Home » Era 03: Revolution
Era 3: 1754-1820s
The American Revolution is of single importance in the study of American history. First, it severed the colonial relationship with England and legally created the United States. Second, the revolutionary generation formulated the political philosophy and laid the institutional foundations for the system of government under which we live. Third, the Revolution was inspired by ideas concerning natural rights and political authority that were transatlantic in reach, and its successful completion affected people and governments over a large part of the globe for many generations. Lastly, it called into question long-established social and political relationships--between master and slave, man and woman, upper class and lower class, officeholder and constituent, and even parent and child--and thus demarcated an agenda for reform that would preoccupy Americans down to the present day.
In thinking about the causes and course of the Revolution, it is important to study the fundamental principles of the Declaration of Independence; the causes for the outbreak of the war; the main stages of the Revolutionary War and the reasons for the American victory; and the role of wartime leaders, from all strata of society, both on the battlefield and on the homefront.
In assessing the outcomes of the American Revolution, students need to confront the central issue of how revolutionary the Revolution actually was. In order to reach judgments about this, they necessarily will have to see the Revolution through different sets of eyes--enslaved and free African Americans, Native Americans, white men and women of different social classes, religions, ideological dispositions, regions, and occupations. Students should also be able to see pre- and post-Revolutionary American society in relation to reigning political institutions and practices in the rest of the world.
Students can appreciate how agendas for redefining American society in the postwar era differed by exploring how the Constitution was created and how it was ratified after a dramatic ideological debate in virtually every locale in 1787-88. The Constitution of 1787 and the Bill of Rights should be broached as the culmination of the most creative era of constitutionalism in American history. In addition, students should ponder why the Constitutional Convention sidetracked the movement to abolish slavery that had taken rise in the revolutionary era.

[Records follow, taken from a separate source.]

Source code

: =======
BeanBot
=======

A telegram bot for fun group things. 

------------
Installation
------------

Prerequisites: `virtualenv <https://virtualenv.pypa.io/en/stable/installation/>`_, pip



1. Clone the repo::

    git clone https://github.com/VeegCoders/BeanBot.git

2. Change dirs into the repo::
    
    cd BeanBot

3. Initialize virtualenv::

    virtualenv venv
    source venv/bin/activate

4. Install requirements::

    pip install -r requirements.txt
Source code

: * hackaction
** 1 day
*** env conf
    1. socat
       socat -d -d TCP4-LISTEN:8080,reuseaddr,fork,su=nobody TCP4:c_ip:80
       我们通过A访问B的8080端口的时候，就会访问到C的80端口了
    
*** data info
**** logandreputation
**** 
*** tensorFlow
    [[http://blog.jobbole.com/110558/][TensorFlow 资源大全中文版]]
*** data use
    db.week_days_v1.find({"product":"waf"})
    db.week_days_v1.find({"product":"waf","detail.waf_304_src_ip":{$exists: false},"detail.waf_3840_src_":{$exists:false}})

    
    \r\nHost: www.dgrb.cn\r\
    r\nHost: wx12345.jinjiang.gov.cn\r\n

Nor should they think that ratification of the Constitution ended debate on governmental power or how to create "a more perfect union." Economic, regional, social, ideological, religious, and political tensions would spawn continuing debates over the meaning of the Constitution for generations.
In studying the post-Revolutionary generation, students can understand how the embryo of the American two-party system took shape, how political turmoil arose as Americans debated the French Revolution, and how the Supreme Court rose to a place of prominence. Politics, political leadership, and political institutions have always bulked large in the study of this era, but students will also need to understand other less noticed topics: the beginnings of a national economy, the exuberant push westward, the military campaigns against Native American nations; the emergence of free black communities; and the democratization of religion.